▶ THE PROBLEM
Transcribe exactly the line that contains "- Promise 构造函数：创建新的 Promise 实例" and every line after it to the end of the entries, and nothing more.

▶ MATERIAL SHOWN
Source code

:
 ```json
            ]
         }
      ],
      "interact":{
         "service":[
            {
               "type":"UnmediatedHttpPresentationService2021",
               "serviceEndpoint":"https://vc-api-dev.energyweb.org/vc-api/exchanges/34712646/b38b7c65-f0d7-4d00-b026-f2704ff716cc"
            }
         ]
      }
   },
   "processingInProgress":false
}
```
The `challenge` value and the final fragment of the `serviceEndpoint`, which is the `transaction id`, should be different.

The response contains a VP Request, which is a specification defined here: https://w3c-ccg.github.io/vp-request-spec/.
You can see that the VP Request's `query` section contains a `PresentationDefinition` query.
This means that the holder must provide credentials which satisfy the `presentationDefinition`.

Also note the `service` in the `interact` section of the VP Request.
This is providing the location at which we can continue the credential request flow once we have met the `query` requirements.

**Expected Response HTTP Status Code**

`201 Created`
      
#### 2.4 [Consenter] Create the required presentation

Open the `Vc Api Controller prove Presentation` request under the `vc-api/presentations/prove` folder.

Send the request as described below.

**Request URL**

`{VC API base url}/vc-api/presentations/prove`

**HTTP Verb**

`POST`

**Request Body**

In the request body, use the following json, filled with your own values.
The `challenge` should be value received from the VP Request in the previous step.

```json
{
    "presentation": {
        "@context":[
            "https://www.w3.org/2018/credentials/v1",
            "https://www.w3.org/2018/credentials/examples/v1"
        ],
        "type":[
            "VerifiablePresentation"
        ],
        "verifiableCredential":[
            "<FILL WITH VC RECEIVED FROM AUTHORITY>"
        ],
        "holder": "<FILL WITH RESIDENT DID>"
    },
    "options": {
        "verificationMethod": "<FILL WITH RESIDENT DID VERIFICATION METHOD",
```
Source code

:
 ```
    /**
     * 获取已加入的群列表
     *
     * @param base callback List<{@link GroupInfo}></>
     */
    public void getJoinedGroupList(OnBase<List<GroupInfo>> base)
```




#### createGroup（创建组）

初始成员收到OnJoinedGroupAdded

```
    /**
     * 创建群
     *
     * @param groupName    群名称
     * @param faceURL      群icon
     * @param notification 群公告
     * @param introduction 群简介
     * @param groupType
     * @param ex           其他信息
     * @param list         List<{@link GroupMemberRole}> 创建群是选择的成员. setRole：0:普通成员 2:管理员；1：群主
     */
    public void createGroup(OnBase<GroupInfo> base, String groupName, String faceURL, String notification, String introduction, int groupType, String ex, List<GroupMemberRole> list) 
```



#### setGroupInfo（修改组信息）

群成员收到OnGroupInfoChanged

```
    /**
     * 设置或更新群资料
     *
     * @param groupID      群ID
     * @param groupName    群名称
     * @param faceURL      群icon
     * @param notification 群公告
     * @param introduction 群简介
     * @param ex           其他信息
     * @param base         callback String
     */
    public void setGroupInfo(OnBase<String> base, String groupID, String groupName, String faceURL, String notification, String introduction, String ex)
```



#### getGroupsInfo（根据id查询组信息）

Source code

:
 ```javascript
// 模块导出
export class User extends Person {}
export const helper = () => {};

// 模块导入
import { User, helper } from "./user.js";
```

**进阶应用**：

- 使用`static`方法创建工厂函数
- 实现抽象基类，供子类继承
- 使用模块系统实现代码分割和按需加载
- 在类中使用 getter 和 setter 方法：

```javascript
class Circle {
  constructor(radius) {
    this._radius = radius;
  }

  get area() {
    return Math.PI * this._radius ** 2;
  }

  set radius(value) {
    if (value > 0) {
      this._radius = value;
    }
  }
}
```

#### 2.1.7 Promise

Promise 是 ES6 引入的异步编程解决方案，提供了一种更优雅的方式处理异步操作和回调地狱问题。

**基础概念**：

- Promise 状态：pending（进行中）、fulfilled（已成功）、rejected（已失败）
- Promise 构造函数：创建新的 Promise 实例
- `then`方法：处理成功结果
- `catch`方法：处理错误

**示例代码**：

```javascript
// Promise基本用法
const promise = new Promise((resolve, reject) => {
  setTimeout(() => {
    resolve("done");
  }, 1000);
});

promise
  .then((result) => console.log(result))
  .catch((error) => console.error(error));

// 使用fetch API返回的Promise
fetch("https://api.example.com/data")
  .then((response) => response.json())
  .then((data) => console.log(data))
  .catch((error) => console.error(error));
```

▶ TASK RESPONSE
- Promise 构造函数：创建新的 Promise 实例
- `then`方法：处理成功结果
- `catch`方法：处理错误

**示例代码**：

```javascript
// Promise基本用法
const promise = new Promise((resolve, reject) => {
  setTimeout(() => {
    resolve("done");
  }, 1000);
});

promise
  .then((result) => console.log(result))
  .catch((error) => console.error(error));

// 使用fetch API返回的Promise
fetch("https://api.example.com/data")
  .then((response) => response.json())
  .then((data) => console.log(data))
  .catch((error) => console.error(error));
```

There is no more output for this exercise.